With online grocer Peapod now expanding its shopping and home delivery service to consumers in the Philadelphia, Pa., area, the question again arises: Can this business model work? 

It certainly didn’t for Webvan, the Internet venture started during the dot-com boom by Louis H. Borders with the goal of revolutionizing the low-margin, intensely competitive grocery business. Armed with more than $122 million in initial funding from blue-chip companies and backing from top-notch Silicon Valley venture capital firms, Webvan opened for business in the San Francisco Bay area in 1999. After burning its way through more than $1.2 billion in two years, the company declared bankruptcy in 2001.

Peapod, however, is banking on a different market. According to a recent article in the Philadelphia Inquirer, the company is targeting young consumers who are comfortable ordering food on cellphones and iPads.
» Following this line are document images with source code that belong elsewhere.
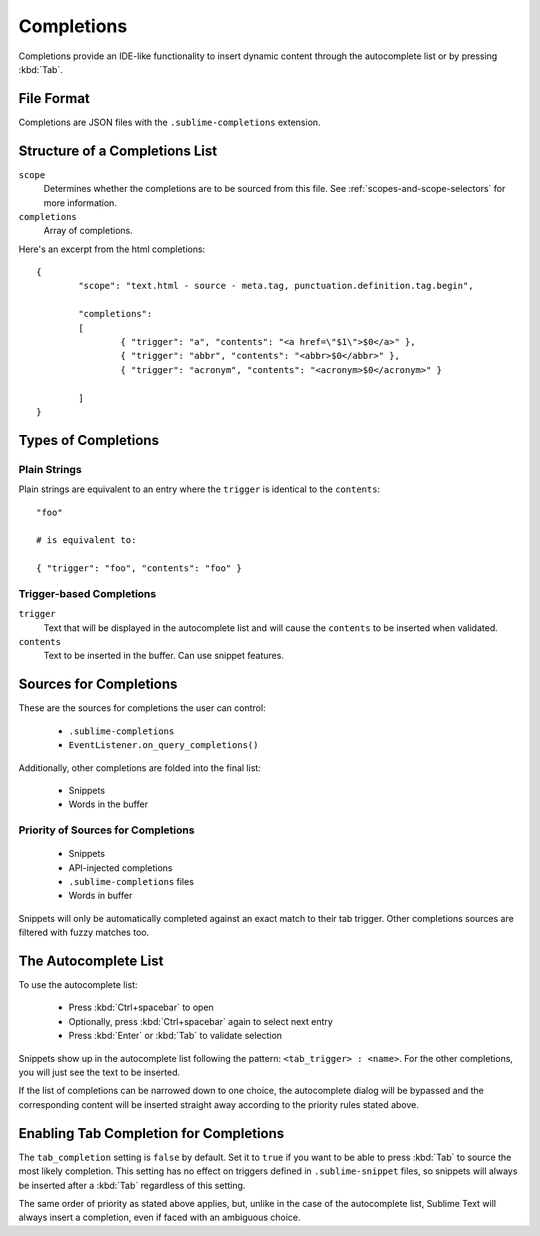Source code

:Completions
===========

Completions provide an IDE-like functionality to insert dynamic content through
the autocomplete list or by pressing :kbd:`Tab`.

File Format
***********

Completions are JSON files with the ``.sublime-completions`` extension.

Structure of a Completions List
*******************************

``scope``
	Determines whether the completions are to be sourced from this file. See
	:ref:`scopes-and-scope-selectors` for more information.

``completions``
	Array of completions.

Here's an excerpt from the html completions::

	{
		"scope": "text.html - source - meta.tag, punctuation.definition.tag.begin",
	
		"completions":
		[
			{ "trigger": "a", "contents": "<a href=\"$1\">$0</a>" },
			{ "trigger": "abbr", "contents": "<abbr>$0</abbr>" },
			{ "trigger": "acronym", "contents": "<acronym>$0</acronym>" }

		]
	}


Types of Completions
********************

Plain Strings
-------------

Plain strings are equivalent to an entry where the ``trigger`` is identical to
the ``contents``::

	"foo"

	# is equivalent to:

	{ "trigger": "foo", "contents": "foo" }

Trigger-based Completions
-------------------------

``trigger``
	Text that will be displayed in the autocomplete list and will cause the
	``contents`` to be inserted when validated.

``contents``
	Text to be inserted in the buffer. Can use snippet features.


Sources for Completions
***********************

These are the sources for completions the user can control:

	* ``.sublime-completions``
	* ``EventListener.on_query_completions()``

Additionally, other completions are folded into the final list:

	* Snippets
	* Words in the buffer

Priority of Sources for Completions
-----------------------------------

	* Snippets
	* API-injected completions
	* ``.sublime-completions`` files
	* Words in buffer

Snippets will only be automatically completed against an exact match to their
tab trigger. Other completions sources are filtered with fuzzy matches too.


The Autocomplete List
*********************

To use the autocomplete list:

	* Press :kbd:`Ctrl+spacebar` to open
	* Optionally, press :kbd:`Ctrl+spacebar` again to select next entry
	* Press :kbd:`Enter` or :kbd:`Tab` to validate selection

Snippets show up in the autocomplete list following the pattern:
``<tab_trigger> : <name>``. For the other completions, you will just see the
text to be inserted.

If the list of completions can be narrowed down to one choice, the autocomplete
dialog will be bypassed and the corresponding content will be inserted straight
away according to the priority rules stated above.


Enabling Tab Completion for Completions
***************************************

The ``tab_completion`` setting is ``false`` by default. Set it to ``true`` if
you want to be able to press :kbd:`Tab` to source the most likely completion.
This setting has no effect on triggers defined in ``.sublime-snippet`` files,
so snippets will always be inserted after a :kbd:`Tab` regardless of this
setting.

The same order of priority as stated above applies, but, unlike in the case of
the autocomplete list, Sublime Text will always insert a completion, even if
faced with an ambiguous choice.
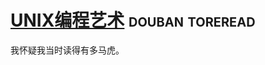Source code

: * [[https://book.douban.com/subject/1467587/][UNIX编程艺术]]                                              :douban:toreread:
我怀疑我当时读得有多马虎。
The company is also relying on a logistics system that fills orders in a storage warehouse in Maryland, ships the goods to Philadelphia in temperature-controlled tractor-trailers, then moves them onto smaller delivery trucks and into people’s homes.

The company, which started in the late 1980s in Chicago, is now owned by Ahold, a Dutch retailer with several regional supermarket chains in the U.S., including Stop & Shop and Giant Food. Peapod currently offers online grocery shopping in more than 20 locations, including Baltimore, Boston, Chicago, Manhattan, Milwaukee and Washington, D.C.

According to the Inquirer article, consumers in the Philadelphia area will pay $9.95 for a minimum order of $60, $8.95 for orders over $75, and $7.95 for orders that total $100 and above.

“The biggest problem with these home-delivery grocery systems is that they are quite expensive to deliver to a specific home unless there is a lot of demand in a particular area,” says Wharton marketing professor Barbara E. Kahn, director of Wharton’s Jay H. Baker Retailing Center. “Manhattan has worked well because of the high density of consumers. When a delivery is made to an apartment building and there are several recipients in that building or the one next door, the fixed costs of delivery are covered. On the other hand, when the deliveries are far apart and there is only one at a time, the cost of delivery is a significant factor.”

Kahn agrees that young consumers these days have no problem ordering on line or through apps, but suggests that the minimum order of $60, with a $9.95 delivery fee, “seems steep. Also, people frequently think of grocery shopping as many quick, or fill-in, trips a week, rather than a single large major delivery. And [having to] be at home when the food is delivered may prove to be a trouble spot as well.”

“The business model is clearly a niche,” adds Wharton marketing professor Stephen J. Hoch.  ”Home delivery has apparently worked best in New York City. Fundamentally, the issue is that shopping at a supermarket is about as efficient an experience as it gets as long as you have transportation and don’t live in a densely packed urban environment where there is limited space for a big store. I don’t believe that Peapod’s ‘new’ business model of pulling from a central warehouse rather than stores is any different.”

As for how successful Peapod’s expansion into Philadelphia will be, Wharton marketing professor Leonard Lodish says “it depends on the cost of getting each new customer and the incremental profit stream from each new customer…. If this is enough of a positive number so that the fixed costs are eventually covered, then the business can be successful. If Peapod runs out of money before the fixed costs are covered, it won’t be.” Given that Peapod has a well-established corporate owner, he adds, it “may have quite a long leash.”

What would help Peapod make a go of it is whether “people love the service and tell their friends,” Lodish adds. “That will significantly lower the cost of getting each new customer. And if their logistics truly are innovative and [can deliver] at a much lower cost than the previous attempts, then that will be a big help. Peapod needs to have amazingly effective customer service to delight their customers. If they don’t, it will sink them.”

Lodish does not see the stagnating economy as a huge barrier for Peapod. “Not in their affluent target market,” he says. “The affluent are, in general, still doing pretty well.”